There was a small silence then she heard a familiar but still strangely different voice come over the line.
"Jane Anne?" It was Andrea!
That was all it took, just her name, to make Jane Anne burst into tears! On the other end, Andrea also wept. It was several minutes before either one of them could speak.
"I missed you so much Andy!"
Jane Anne cried, using Andrea's nickname from school. No recriminations, no third degree, just a heartfelt declaration of the love and companionship that she still held in her heart for one of her oldest and dearest friends.
After that, there was no stopping them! After ten minutes or so, Mr. Shaeffer tapped Andrea on the shoulder.
"I imagine this collect call is coming off my bill, why don't you have her call you back?"
Andrea repeated the message to Jane Anne, who agreed.
"Listen Andy, I know that Melissa and Jocelyn will want to talk to you too. Do you have a computer?"
"Yeah, do you want my email?" Andrea replied.
"Of course, but do you have a computer call system? I have, and so do Melissa and Jocelyn. We talk long distance all the time."
"I have a call system too, do you want to conference?"
"You bet I do!"
Before they hung up, arrangements were made to conference call the following day. 'The Fearless Four' were together again, linked not only by electronics, but by a deep friendship that had lasted two decades. During the course of the conversation, Jane Anne discovered why Andrea had chosen to disappear into the Midwest of Canada.
The other three friends already knew that Andrea had a child out of wedlock, but they didn't understand why she hadn't come home with her child. Any or all of the three of them would have helped her in any way she needed. Andrea knew that, but she was ashamed to come home.
The first thing she did when she found out she was pregnant, was to call her mom. She wanted Andrea to come home to have the baby, but her father didn't. He was a staunch church goer, and very rigid in his beliefs. He said that Andrea could come home.. alone. He had no intention of helping her to raise an illegitimate child, so she would have to give it up for adoption!

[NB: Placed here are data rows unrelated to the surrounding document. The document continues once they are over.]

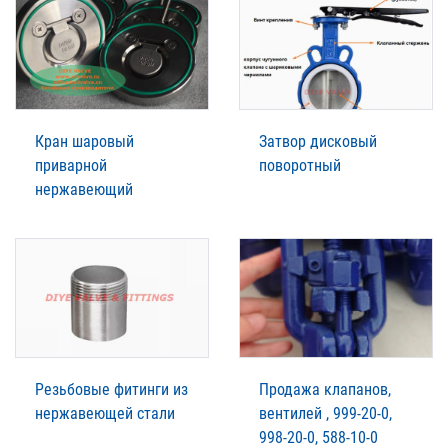
Кран шаровый
Затвор дисковый
приварной
поворотный
нержавеющий
Резьбовые фитинги из
Продажа клапанов,
нержавеющей стали
вентилей , 999-20-0,
998-20-0, 588-10-0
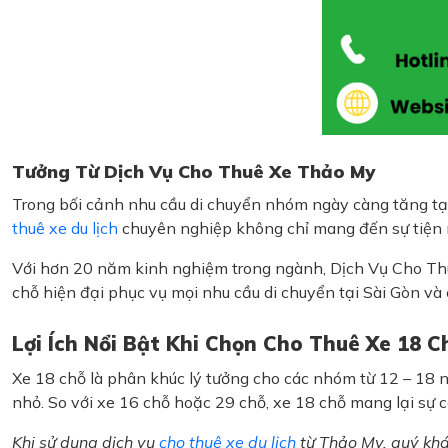
Tưởng Từ Dịch Vụ Cho Thuê Xe Thảo My
Trong bối cảnh nhu cầu di chuyển nhóm ngày càng tăng tại 
thuê xe du lịch
chuyên nghiệp không chỉ mang đến sự tiện ng
Với hơn 20 năm kinh nghiệm trong ngành, Dịch Vụ Cho Thuê
chỗ hiện đại phục vụ mọi nhu cầu di chuyển tại Sài Gòn và 
Lợi Ích Nổi Bật Khi Chọn Cho Thuê Xe 18 C
Xe 18 chỗ là phân khúc lý tưởng cho các nhóm từ 12 – 18 ng
nhỏ. So với xe 16 chỗ hoặc 29 chỗ, xe 18 chỗ mang lại sự c
Khi sử dụng dịch vụ
cho thuê xe du lịch
từ Thảo My, quý khá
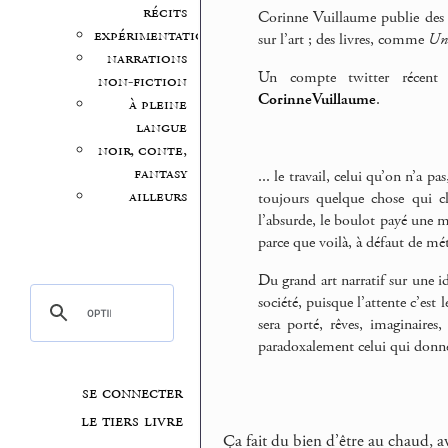
récits
Corinne Vuillaume publie des te
expérimentation
sur l’art ; des livres, comme
Un 
narrations
Un compte twitter récen
non-fiction
CorinneVuillaume
.
à pleine
langue
noir, conte,
fantasy
... le travail, celui qu’on n’a p
ailleurs
toujours quelque chose qui cl
l’absurde, le boulot payé une m
parce que voilà, à défaut de méti
Du grand art narratif sur une i
société, puisque l’attente c’est 
sera porté, rêves, imaginaires
paradoxalement celui qui donne.
se connecter
le tiers livre
Ça fait du bien d’être au chaud, ave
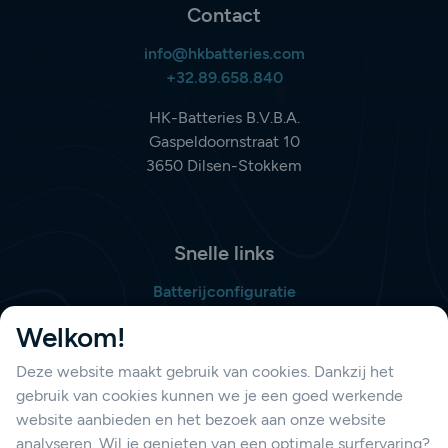
Contact
info@hkbatteries.com
+32.89.658.840
HK-Batteries B.V.B.A.
Gaspeldoornstraat 10
3650 Dilsen-Stokkem
Snelle links
Batterijconfiguratie
Bestellijst opmaken
Welkom!
Deze website maakt gebruik van cookies. Dankzij het
gebruik van cookies kunnen we je een goed werkende
Support
website aanbieden en het bezoek aan onze website
Contacteer ons
analyseren. Wil je genieten van een optimale surfervaring?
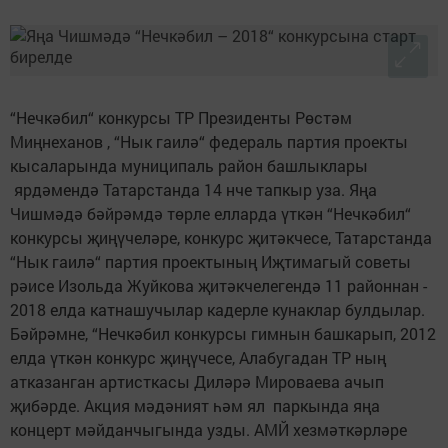
“Нечкәбил“ конкурсы ТР Президенты Рөстәм
Миңнеханов , “Нык гаилә“ федераль партия проекты
кысаларында муниципаль район башлыклары
ярдәмендә Татарстанда 14 нче тапкыр уза. Яңа
Чишмәдә бәйрәмдә төрле елларда үткән “Нечкәбил“
конкурсы җиңүчеләре, конкурс җитәкчесе, Татарстанда
“Нык гаилә“ партия проектының Иҗтимагый советы
рәисе Изольда Жуйкова җитәкчелегендә 11 районнан -
2018 елда катнашучылар кадерле кунаклар булдылар.
Бәйрәмне, “Нечкәбил конкурсы гимнын башкарып, 2012
елда үткән конкурс җиңүчесе, Алабугадан ТР ның
атказанган артисткасы Диләрә Мироваева ачып
җибәрде. Акция мәдәният һәм ял паркында яңа
концерт мәйданчыгында узды. АМЙ хезмәткәрләре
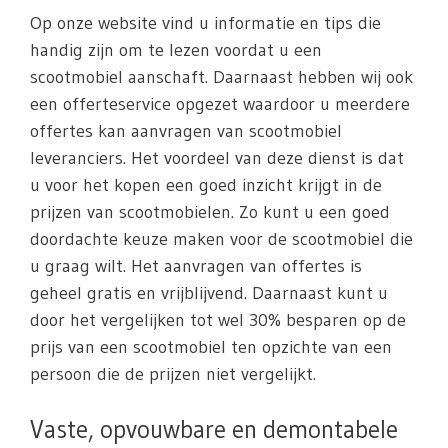
Op onze website vind u informatie en tips die
handig zijn om te lezen voordat u een
scootmobiel aanschaft. Daarnaast hebben wij ook
een offerteservice opgezet waardoor u meerdere
offertes kan aanvragen van scootmobiel
leveranciers. Het voordeel van deze dienst is dat
u voor het kopen een goed inzicht krijgt in de
prijzen van scootmobielen. Zo kunt u een goed
doordachte keuze maken voor de scootmobiel die
u graag wilt. Het aanvragen van offertes is
geheel gratis en vrijblijvend. Daarnaast kunt u
door het vergelijken tot wel 30% besparen op de
prijs van een scootmobiel ten opzichte van een
persoon die de prijzen niet vergelijkt.
Vaste, opvouwbare en demontabele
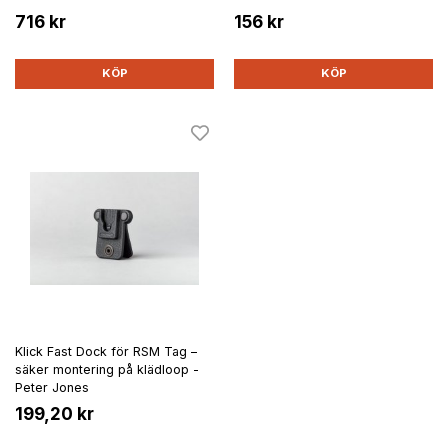
716 kr
156 kr
KÖP
KÖP
Klick Fast Dock för RSM Tag –
säker montering på klädloop -
Peter Jones
199,20 kr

Andrea refused, and so her mom had left her father. She had gone out to Alberta to help Andrea raise the child, who was currently ten years old. Andrea had met a wonderful man when her son was two years old. They got married, and he adopted her son to raise as his own. They now had two more sons together. There was a lot of laughter and discussion about how much trouble young boys could get into.
There was one question that hung in the air, unasked up to that point. Finally, Jane Anne dredged up the courage to ask it.
"Why didn't you call us in all those years? You've got to know that we wouldn't judge you. You could have lived with any one of us, if your father wouldn't accept you."
There was a long silence.. None of the other three spoke. Finally, Andrea's trembling voice came over the computer's speakers.
"My husband Nathan...."
Again a silence. Andrea had to screw up her courage to tell the rest, but she hadn't seen her friends in ten years. She didn't know how they would react to the information she was about to give them.
"My husband Nathan is of African descent. I thought if the town couldn't accept an illegitimate child, they certainly couldn't accept a racially mixed marriage!"
There was no silence this time. Jane Anne was the first to jump in.
"That's it? You disappeared for ten years because your husband has a better tan than we do? Give your head a shake girl! Come home for a visit. Let us meet him and the kids. we all have kids of our own, and some of them are boys. I'm convinced they'll all get along just fine."
Everyone knew that there was more to it than the color of Nathan's skin. There were cultural differences, and racial attitudes that had to be addressed, but now that they were all together again, they would cope. Andrea probably wouldn't move back East, at least not right away, but there would be summer vacations and long conference calls among the four friends. There would be many years ahead for Jane Anne to repay all of the small kindness that had shaped her life.